TASK REQUIREMENTS: Put the lines of the data below into a JSON list of strings, with one string per line and any blank lines omitted.

GIVEN DATA:
****

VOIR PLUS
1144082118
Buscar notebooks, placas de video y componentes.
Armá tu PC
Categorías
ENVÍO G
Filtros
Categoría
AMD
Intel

****

ANSWER FOR THIS EXERCISE:
[
  "VOIR PLUS",
  "1144082118",
  "Buscar notebooks, placas de video y componentes.",
  "Armá tu PC",
  "Categorías",
  "ENVÍO G",
  "Filtros",
  "Categoría",
  "AMD",
  "Intel"
]